Eric évoque justement avec délectation, humilité aussi et doute, cette course à la publication incarnée par le personnage virevoltant de Clara, jeune femme parfaitement libre, avide de mondanités, obstinée dans ses choix.
Et avec elle, apparaissent d'autres personnages tel Saïd,ravagé par le drame de la perte de son enfant et menacé par ses frères religieux radicaux, des kabyles honnis, des congolais, écrivains, chanteurs...
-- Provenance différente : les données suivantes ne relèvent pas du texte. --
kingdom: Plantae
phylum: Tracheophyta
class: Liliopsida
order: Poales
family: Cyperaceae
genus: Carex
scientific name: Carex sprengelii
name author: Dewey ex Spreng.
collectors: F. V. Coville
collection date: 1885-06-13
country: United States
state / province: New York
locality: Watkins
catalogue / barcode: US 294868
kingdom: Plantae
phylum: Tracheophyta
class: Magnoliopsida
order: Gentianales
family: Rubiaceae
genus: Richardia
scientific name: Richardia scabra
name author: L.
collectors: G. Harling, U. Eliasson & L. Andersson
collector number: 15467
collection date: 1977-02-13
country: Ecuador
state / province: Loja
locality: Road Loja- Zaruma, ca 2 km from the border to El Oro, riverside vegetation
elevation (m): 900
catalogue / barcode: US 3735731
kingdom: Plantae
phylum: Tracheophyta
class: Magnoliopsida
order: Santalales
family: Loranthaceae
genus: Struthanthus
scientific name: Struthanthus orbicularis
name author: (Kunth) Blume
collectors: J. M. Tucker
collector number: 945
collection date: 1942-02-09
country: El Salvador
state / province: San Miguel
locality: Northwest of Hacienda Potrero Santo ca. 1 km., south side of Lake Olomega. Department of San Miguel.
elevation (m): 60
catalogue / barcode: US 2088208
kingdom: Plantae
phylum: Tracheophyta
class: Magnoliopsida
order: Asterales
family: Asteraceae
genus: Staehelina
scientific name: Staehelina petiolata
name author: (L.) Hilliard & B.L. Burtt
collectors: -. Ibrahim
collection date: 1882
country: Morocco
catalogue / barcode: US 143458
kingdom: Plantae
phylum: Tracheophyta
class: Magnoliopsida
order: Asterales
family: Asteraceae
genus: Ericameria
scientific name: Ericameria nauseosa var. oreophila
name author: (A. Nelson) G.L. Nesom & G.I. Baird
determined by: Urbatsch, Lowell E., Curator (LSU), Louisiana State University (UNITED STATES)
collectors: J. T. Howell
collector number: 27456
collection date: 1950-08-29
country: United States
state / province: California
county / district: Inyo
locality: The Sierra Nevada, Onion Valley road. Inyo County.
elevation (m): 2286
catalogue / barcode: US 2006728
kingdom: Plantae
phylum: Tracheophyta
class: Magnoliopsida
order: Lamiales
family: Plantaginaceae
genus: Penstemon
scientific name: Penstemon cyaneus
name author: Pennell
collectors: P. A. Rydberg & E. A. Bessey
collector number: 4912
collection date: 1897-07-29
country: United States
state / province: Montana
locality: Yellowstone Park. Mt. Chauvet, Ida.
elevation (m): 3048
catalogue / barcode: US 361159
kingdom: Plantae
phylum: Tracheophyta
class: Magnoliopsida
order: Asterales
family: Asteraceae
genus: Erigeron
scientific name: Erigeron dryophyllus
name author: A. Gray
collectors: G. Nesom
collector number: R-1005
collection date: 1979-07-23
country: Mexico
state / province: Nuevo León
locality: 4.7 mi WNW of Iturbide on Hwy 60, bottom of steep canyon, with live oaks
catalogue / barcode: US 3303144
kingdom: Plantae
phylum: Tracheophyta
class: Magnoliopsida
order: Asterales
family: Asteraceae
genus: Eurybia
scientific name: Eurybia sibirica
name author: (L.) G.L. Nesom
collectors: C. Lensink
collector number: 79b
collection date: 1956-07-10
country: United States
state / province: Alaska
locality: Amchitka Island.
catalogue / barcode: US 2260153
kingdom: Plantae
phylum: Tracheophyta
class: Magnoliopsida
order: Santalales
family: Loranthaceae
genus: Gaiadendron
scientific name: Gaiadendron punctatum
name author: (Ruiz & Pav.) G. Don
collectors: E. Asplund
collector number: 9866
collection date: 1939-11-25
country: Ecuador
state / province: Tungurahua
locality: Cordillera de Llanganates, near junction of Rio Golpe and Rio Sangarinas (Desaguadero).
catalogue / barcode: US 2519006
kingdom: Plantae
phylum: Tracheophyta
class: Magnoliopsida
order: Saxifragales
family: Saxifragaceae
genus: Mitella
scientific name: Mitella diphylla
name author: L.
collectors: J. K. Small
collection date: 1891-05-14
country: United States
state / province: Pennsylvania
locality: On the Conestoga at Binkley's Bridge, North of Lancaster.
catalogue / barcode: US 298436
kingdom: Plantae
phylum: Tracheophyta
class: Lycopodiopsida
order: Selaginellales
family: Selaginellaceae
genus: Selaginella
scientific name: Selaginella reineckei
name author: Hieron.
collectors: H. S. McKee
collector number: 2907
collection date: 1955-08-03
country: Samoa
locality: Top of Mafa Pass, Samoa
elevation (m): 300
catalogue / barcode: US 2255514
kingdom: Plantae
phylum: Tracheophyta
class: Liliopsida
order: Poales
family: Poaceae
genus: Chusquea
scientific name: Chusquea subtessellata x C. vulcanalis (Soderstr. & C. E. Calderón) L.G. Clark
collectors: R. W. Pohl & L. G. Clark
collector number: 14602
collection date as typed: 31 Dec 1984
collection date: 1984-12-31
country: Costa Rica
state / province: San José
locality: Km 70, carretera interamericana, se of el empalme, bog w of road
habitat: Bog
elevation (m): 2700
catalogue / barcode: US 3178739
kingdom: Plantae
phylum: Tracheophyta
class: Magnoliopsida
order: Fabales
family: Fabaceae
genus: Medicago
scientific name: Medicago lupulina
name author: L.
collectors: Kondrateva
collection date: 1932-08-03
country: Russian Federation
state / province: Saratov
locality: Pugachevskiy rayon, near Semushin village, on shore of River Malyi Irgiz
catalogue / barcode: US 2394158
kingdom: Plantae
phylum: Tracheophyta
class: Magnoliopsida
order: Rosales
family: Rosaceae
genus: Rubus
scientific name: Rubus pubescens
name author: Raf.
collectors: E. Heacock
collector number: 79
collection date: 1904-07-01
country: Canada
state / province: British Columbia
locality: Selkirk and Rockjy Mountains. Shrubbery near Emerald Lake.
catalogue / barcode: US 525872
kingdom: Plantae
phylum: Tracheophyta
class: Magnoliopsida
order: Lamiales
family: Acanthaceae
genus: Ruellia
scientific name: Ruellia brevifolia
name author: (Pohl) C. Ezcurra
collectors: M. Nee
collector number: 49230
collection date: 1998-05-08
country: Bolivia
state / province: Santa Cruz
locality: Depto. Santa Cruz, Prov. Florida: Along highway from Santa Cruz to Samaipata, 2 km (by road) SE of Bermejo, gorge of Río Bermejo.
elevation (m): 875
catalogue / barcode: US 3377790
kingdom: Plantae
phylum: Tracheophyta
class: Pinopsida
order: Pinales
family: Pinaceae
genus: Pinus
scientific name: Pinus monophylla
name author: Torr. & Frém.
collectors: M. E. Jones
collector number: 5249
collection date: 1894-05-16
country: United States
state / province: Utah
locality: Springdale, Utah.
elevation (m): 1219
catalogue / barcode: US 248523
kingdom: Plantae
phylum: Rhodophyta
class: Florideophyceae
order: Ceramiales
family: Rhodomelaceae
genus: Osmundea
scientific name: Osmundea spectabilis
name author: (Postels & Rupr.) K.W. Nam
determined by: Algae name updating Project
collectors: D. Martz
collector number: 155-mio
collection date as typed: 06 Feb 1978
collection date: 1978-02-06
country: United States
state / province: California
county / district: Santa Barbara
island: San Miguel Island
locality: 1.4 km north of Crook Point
L'on croise aussi Le Clézio, Sarraute. Sartre et De Beauvoir complètent le décor.
Néanmoins, Fottorino assume dans ce récit une fois encore, son incapacité à se détacher de ses propres origines que sa mère hésite à lui dévoiler. Et alors surgissent les événements d'Algérie, Ben Barka et Jo Attia, l'escroc parisien, notoire des années 60.
Et la réalité prime sur le souvenir. Clara pourrait être Chantal Lapicque, attachée de presse chez Stock et Saïd, l'écorché vif, Rachid Mimouni, l'écrivain algérien censuré, en ombre de Boualem Sansal.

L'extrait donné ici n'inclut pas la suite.